Twenty seven years ago WSMR Command Sgt. Maj. William Wofford joined the United States Army in hopes of finding a long term career that would allow him to support his family. Before joining the Army, Wofford said he never imagined himself as a Soldier and even when he mentioned the idea to people he knew they said it wouldn't be a good fit for him. But, he said it was exactly what he needed to develop into the person he is today.
"The career picks the man," he said. "This is what I'm supposed to be doing."
He said growing up he was hoping to be a football player and he got close to his dream when he joined the Cincinnati Bengals for a couple of pre-season games. Shortly after though he was released from the Bengals and went back to his job in Coffeyville, Kansas, his hometown. One night he was having dinner with his wife and an Army recruiter left a business card on their table.
"I didn't think anything of it at the time," he said.
He mentioned the idea of joining the Army to one of his college coaches who advised it may not be a good fit due to his problem with authority. Wofford, who grew up and aged out of the foster care system, said he didn't realize he had a problem with authority until he joined the Army.
"It made me grow up," he said. "I was a hot-headed kid. I had this big chip on my shoulder and I just displayed this hatred. I thought everyone was against me."
He said growing up in the foster care system made him feel like he was a bad kid until he was placed with two families who cared. He only considers those two families to be family and he still calls two of the siblings from the first family his sisters.
Wofford had already joined ROTC and the reserves because of a stipend they offered at the time. He denied commission and was released from his reserve duty in order to join the Army. He joined on February 15, 1990 and deployed to Kuwait within six months.
"I remember driving around in Kuwait and thinking, 'I can't believe I'm here,'" he said.

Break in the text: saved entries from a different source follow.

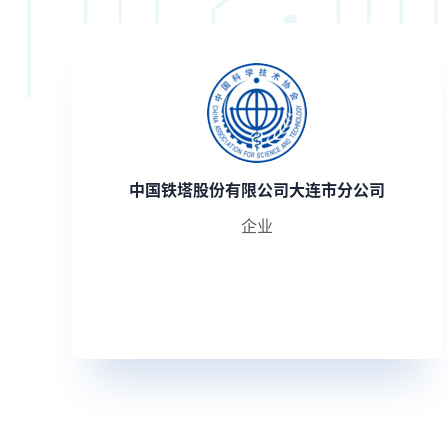
中国铁塔股份有限公司大连市分公司
企业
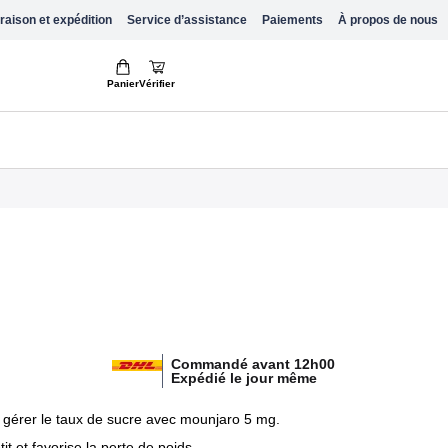
raison et expédition
Service d’assistance
Paiements
À propos de nous
Panier
Vérifier
Commandé avant 12h00
Expédié le jour même
 gérer le taux de sucre avec mounjaro 5 mg.
it et favorise la perte de poids.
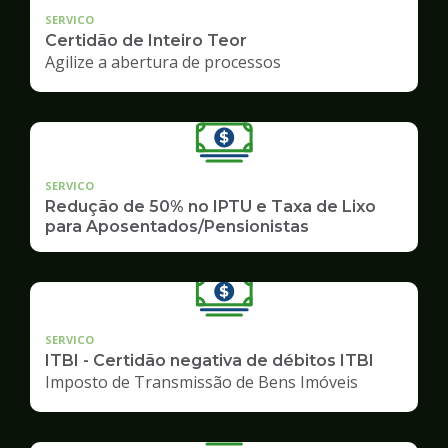
SERVICO
Certidão de Inteiro Teor
Agilize a abertura de processos
SERVICO
Redução de 50% no IPTU e Taxa de Lixo
para Aposentados/Pensionistas
SERVICO
ITBI - Certidão negativa de débitos ITBI
Imposto de Transmissão de Bens Imóveis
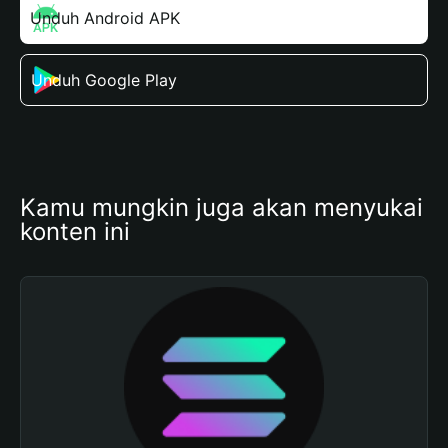
Unduh Android APK
Unduh Google Play
Kamu mungkin juga akan menyukai 
konten ini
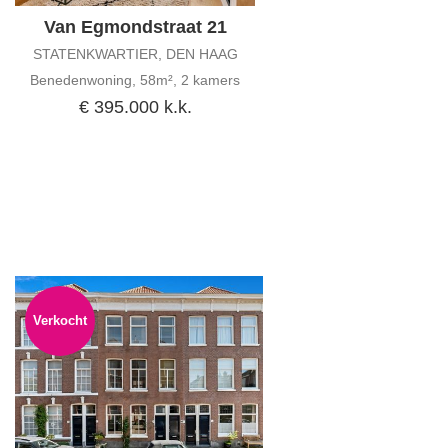
Van Egmondstraat 21
STATENKWARTIER, DEN HAAG
Benedenwoning, 58m², 2 kamers
€ 395.000 k.k.
Verkocht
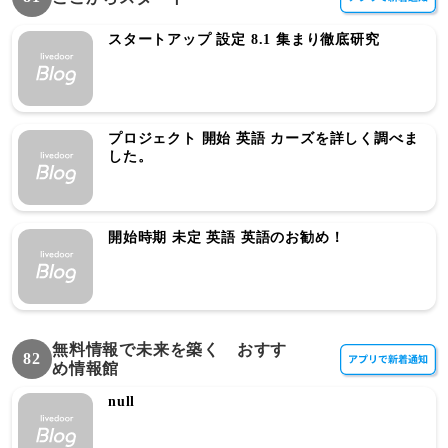
スタートアップ 設定 8.1 集まり徹底研究
プロジェクト 開始 英語 カーズを詳しく調べま
した。
開始時期 未定 英語 英語のお勧め！
無料情報で未来を築く おすす
82
め情報館
null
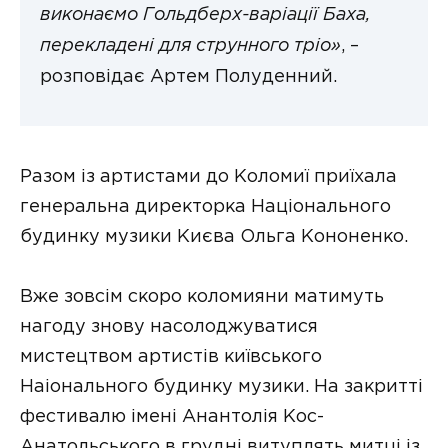
виконаємо Гольдберх-варіації Баха,
перекладені для струнного тріо»
, –
розповідає Артем Полуденний.
Разом із артистами до Коломиї приїхала
генеральна директорка Національного
будинку музики Києва Ольга Кононенко.
Вже зовсім скоро коломияни матимуть
нагоду знову насолоджуватися
мистецтвом артистів київського
Наіонального будинку музики. На закритті
фестивалю імені Анантолія Кос-
Анатольського в грудні витуплять митці із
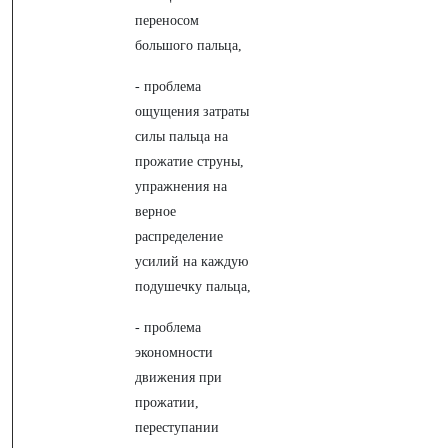
переносом
большого пальца,
- проблема
ощущения затраты
силы пальца на
прожатие струны,
упражнения на
верное
распределение
усилий на каждую
подушечку пальца,
- проблема
экономности
движения при
прожатии,
переступании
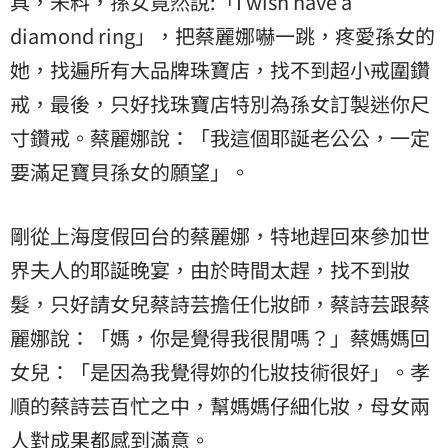
具，未料，孫女竟然說:「I wish have a
diamond ring」，把蔡麗娜嚇一跳，疼愛孫女的
她，找遍所有大品牌珠寶店，找不到超小戒圍
鑽
戒
，最後，只好找珠寶店特別為孫女訂製迷你尺
寸鑽戒。蔡麗娜說：「我這個耶誕老公公，一定
要滿足寶貝孫女的願望」。
剛從上海度假回台的蔡麗娜，特地趕回來參加世
界夫人的耶誕晚宴，由於時間太趕，找不到妝
髮，只好請女兒蔡詩芸擔任化妝師，蔡詩芸跟蔡
麗娜說：「媽，你是覺得我很閒嗎？」蔡媽媽回
女兒：「是因為我覺得妳的化妝技術很好」。孝
順的蔡詩芸百忙之中，幫媽媽仔細化妝，母女兩
人對成果都感到滿意。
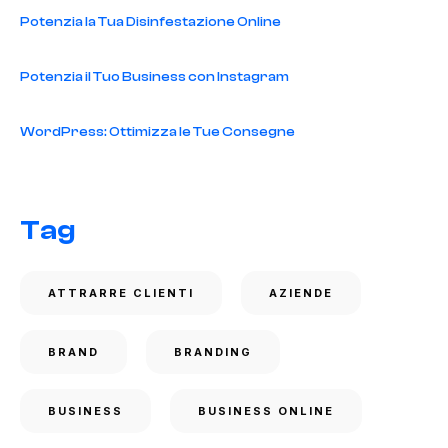
Potenzia la Tua Disinfestazione Online
Potenzia il Tuo Business con Instagram
WordPress: Ottimizza le Tue Consegne
Tag
ATTRARRE CLIENTI
AZIENDE
BRAND
BRANDING
BUSINESS
BUSINESS ONLINE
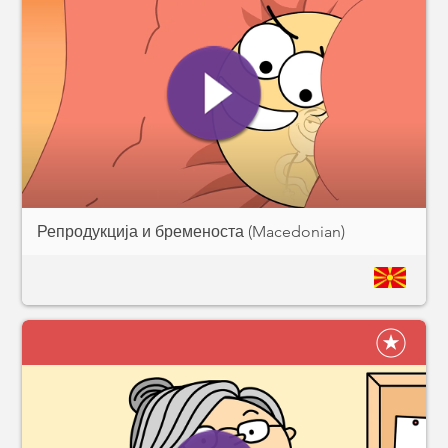
Репродукција и бременоста (Macedonian)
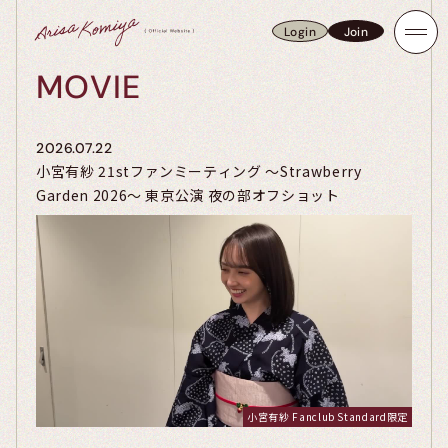
Login
Join
Login
Join
MOVIE
2026.07.22
小宮有紗 21stファンミーティング ～Strawberry
Garden 2026～ 東京公演 夜の部オフショット
小宮有紗 Fanclub Standard限定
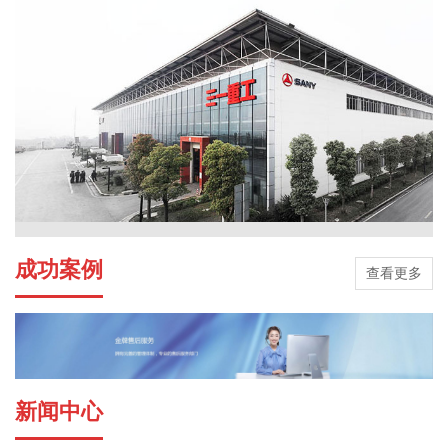
成功案例
查看更多
新闻中心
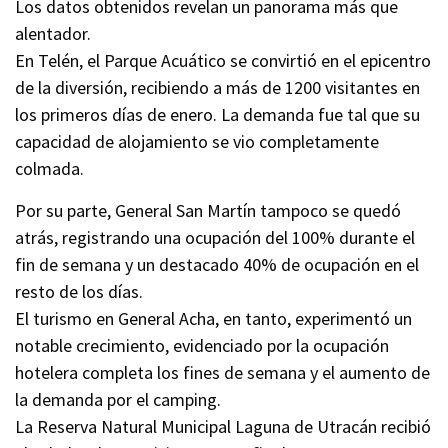
Los datos obtenidos revelan un panorama más que
alentador.
En Telén, el Parque Acuático se convirtió en el epicentro
de la diversión, recibiendo a más de 1200 visitantes en
los primeros días de enero. La demanda fue tal que su
capacidad de alojamiento se vio completamente
colmada.
Por su parte, General San Martín tampoco se quedó
atrás, registrando una ocupación del 100% durante el
fin de semana y un destacado 40% de ocupación en el
resto de los días.
El turismo en General Acha, en tanto, experimentó un
notable crecimiento, evidenciado por la ocupación
hotelera completa los fines de semana y el aumento de
la demanda por el camping.
La Reserva Natural Municipal Laguna de Utracán recibió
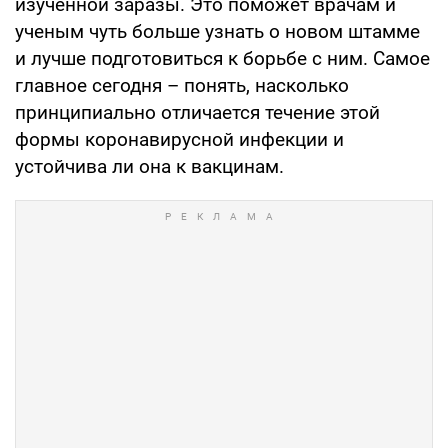
изученной заразы. Это поможет врачам и
ученым чуть больше узнать о новом штамме
и лучше подготовиться к борьбе с ним. Самое
главное сегодня – понять, насколько
принципиально отличается течение этой
формы коронавирусной инфекции и
устойчива ли она к вакцинам.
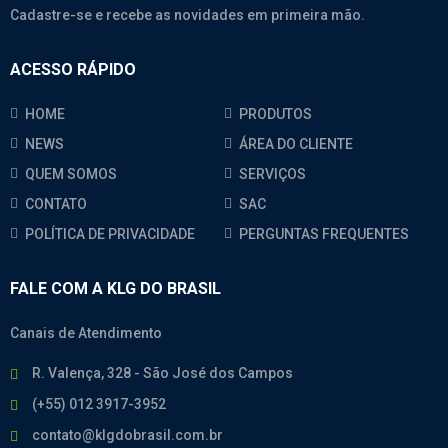
Cadastre-se e recebe as novidades em primeira mão.
ACESSO RÁPIDO
HOME
PRODUTOS
NEWS
ÁREA DO CLIENTE
QUEM SOMOS
SERVIÇOS
CONTATO
SAC
POLÍTICA DE PRIVACIDADE
PERGUNTAS FREQUENTES
FALE COM A KLG DO BRASIL
Canais de Atendimento
R. Valença, 328 - São José dos Campos
(+55) 012 3917-3952
contato@klgdobrasil.com.br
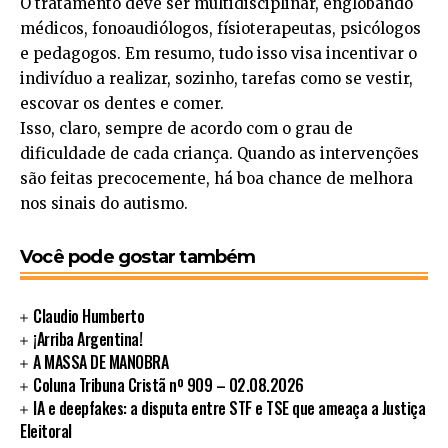
O tratamento deve ser multidisciplinar, englobando
médicos, fonoaudiólogos, físioterapeutas, psicólogos
e pedagogos. Em resumo, tudo isso visa incentivar o
indivíduo a realizar, sozinho, tarefas como se vestir,
escovar os dentes e comer.
Isso, claro, sempre de acordo com o grau de
dificuldade de cada criança. Quando as intervenções
são feitas precocemente, há boa chance de melhora
nos sinais do autismo.
Você pode gostar também
Claudio Humberto
¡Arriba Argentina!
A MASSA DE MANOBRA
Coluna Tribuna Cristã nº 909 – 02.08.2026
IA e deepfakes: a disputa entre STF e TSE que ameaça a Justiça
Eleitoral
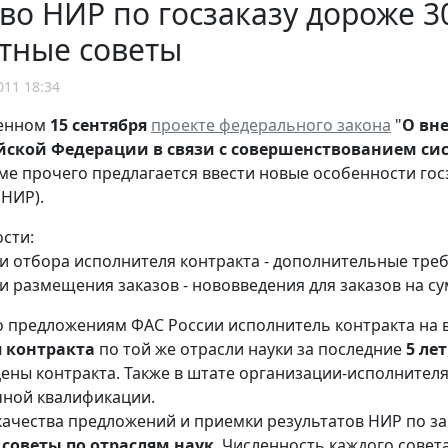
во НИР по госзаказу дороже 3
тные советы
011 18:34
ленном
15 сентября
проект
е
федерального закона
"
О вн
йской Федерации в связи с совершенствованием си
оме прочего предлагается ввести новые особенности го
(НИР).
ости:
ии отбора исполнителя контракта - дополнительные треб
и размещения заказов - нововведения для заказов на су
но предложениям ФАС России исполнитель контракта н
 контракта
по той же отрасли науки за последние
5 лет
ены контракта. Также в штате организации-исполнител
чной квалификации.
качества предложений и приемки результатов НИР по за
 советы по отраслям наук
. Численность каждого совет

Of his 27 years with the Army, Wofford said the Army taught him discipline first and foremost. He said he always considered himself to be a leader even before his time in the Army. He hated bullies and was always bigger than everyone else and he said he could fight, so he did. He learned during his time in the Army that there are good leaders and there are bad leaders. There were leaders who could be leaders and be non-productive.
"Being a good leader means getting people to follow you in a productive manner," he said. Wofford recently transitioned from Garrison Command Sergeant Major to the Installation Command Sergeant Major. A Change of Responsibility ceremony was held behind the Frontier Club Dec. 5. He said his goal in his new title is to bring back that camaraderie and close knit community feel that he always hears retired employees relish about.
"I want to get that Team WSMR concept back," he said. "I know it's never going to be at that magnitude as it was back in the 90s but we can still have that relationship where it's 'one fight, one team.'"
Most importantly, he said he wants the community to know that his door is always open.
"I will always have a minute to talk to someone," he said.